Anyway, as usually happens every May, people start asking me what I
want for my ‘big day’, which immediately sends me into a tizzy of
wish-list creation, website trolling, and gift-seeking only to find out
what I already know: there’s not that much that I want. (Ok, there’s a
LOT that I want, but if we were being realistic, I don’t know how many
of you can produce me a menagerie-loving Michael Vartan relatively
unclothed at my front door. Then again, if you can, let’s chat. NOW.)

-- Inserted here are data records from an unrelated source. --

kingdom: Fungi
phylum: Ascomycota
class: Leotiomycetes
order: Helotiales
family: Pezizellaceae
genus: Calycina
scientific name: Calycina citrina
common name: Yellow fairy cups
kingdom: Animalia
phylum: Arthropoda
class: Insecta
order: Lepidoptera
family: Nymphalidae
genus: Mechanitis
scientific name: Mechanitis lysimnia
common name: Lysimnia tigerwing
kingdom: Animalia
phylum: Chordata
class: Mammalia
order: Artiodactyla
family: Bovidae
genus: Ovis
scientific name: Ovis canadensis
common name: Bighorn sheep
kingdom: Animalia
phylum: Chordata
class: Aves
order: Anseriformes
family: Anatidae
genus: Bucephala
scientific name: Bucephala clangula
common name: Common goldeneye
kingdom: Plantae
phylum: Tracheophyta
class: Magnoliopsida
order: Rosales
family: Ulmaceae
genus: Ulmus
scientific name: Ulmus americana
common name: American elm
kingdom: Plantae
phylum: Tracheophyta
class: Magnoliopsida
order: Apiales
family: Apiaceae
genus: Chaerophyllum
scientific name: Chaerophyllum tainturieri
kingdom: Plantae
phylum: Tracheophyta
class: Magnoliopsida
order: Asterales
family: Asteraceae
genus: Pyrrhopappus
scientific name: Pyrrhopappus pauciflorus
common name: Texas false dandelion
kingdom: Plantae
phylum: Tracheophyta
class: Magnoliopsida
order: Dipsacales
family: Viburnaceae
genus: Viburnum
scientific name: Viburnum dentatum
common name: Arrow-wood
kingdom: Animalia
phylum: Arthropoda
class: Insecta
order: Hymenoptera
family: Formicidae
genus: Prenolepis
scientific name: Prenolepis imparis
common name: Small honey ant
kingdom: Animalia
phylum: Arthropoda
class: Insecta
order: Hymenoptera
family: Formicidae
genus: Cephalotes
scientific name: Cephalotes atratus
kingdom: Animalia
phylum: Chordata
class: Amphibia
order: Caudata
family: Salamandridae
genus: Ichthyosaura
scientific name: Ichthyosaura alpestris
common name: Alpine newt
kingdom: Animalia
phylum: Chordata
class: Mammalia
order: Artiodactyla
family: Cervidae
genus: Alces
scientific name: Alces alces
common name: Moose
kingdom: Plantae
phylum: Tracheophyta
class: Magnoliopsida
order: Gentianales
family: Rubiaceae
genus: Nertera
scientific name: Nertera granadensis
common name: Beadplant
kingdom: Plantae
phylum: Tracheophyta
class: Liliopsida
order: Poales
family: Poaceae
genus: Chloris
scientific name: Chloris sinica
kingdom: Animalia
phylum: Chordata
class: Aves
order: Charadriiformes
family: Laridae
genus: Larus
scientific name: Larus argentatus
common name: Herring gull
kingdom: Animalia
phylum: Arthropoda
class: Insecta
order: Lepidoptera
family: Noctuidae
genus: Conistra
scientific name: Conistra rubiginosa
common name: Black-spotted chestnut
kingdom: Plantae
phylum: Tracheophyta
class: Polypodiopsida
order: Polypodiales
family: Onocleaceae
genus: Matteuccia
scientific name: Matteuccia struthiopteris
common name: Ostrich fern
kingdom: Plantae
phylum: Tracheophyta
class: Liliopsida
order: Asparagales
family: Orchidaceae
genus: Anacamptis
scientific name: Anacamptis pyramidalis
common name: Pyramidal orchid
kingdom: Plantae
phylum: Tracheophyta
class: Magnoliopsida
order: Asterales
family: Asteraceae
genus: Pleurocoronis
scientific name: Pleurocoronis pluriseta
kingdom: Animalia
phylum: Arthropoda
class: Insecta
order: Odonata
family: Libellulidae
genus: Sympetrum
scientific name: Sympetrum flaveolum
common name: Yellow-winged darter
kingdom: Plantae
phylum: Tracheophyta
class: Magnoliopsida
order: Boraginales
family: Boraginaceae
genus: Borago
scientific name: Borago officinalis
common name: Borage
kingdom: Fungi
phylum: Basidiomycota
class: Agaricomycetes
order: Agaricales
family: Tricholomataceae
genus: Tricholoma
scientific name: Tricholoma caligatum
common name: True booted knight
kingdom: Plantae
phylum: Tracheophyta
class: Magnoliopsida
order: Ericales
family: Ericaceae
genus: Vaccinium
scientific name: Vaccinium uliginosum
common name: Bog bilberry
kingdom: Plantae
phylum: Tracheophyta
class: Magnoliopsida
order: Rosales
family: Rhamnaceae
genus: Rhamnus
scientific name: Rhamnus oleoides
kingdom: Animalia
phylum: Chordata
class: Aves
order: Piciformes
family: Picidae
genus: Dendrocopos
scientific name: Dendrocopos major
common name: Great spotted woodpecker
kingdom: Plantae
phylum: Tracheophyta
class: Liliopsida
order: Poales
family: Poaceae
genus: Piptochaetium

So I’ve taken my trusty steed (read: PowerBook) and self and hit Amazon
to see just exactly what I want. Ok, there’s a few things, but I’ve
realized I’m very similar to my Dad in that I tend to buy what I want
instead of waiting for others to do so. (Yeah, that Camera you see on
there? I assure you it will likely be self-purchased before you could
even have a chance to contemplate doing so. Then again, if you’re even
CONSIDERING dropping $500 on me, we need to chat. NOW. I need to find
out where you live so I can come over and shower you with my adoration.
Strangely enough, the behavior stays the same if you’re spending $5 on
me. I’m a very rewarding person, after all.)

Another realization I’ve come to face is that I may have to put the kibbosh on "The Month of Aubrey." (I’ll wait while you get some kleenex to wipe your tears. Waiting…) You see, when I was in Atlanta (where the Month of Aubrey originated), I was the only person in my group of friends whose birthday was in June. That, coupled with the fact that I seemed to always be travelling on my actual birthday, spawned a month’s full of festivities, aka, "The Month of Aubrey." However, as much as my liver is applauding the sunsetting of this tradition, I’m sad that it may be put to rest. Apparently, you see, there are many, many friends who share in having June birthdays (Go, Geminis, GO!) and while I do love to be the center of attention, I think it’s only fair, in true Romper Room style, to learn to share. At age 29 (for the first time), I think it’s about time.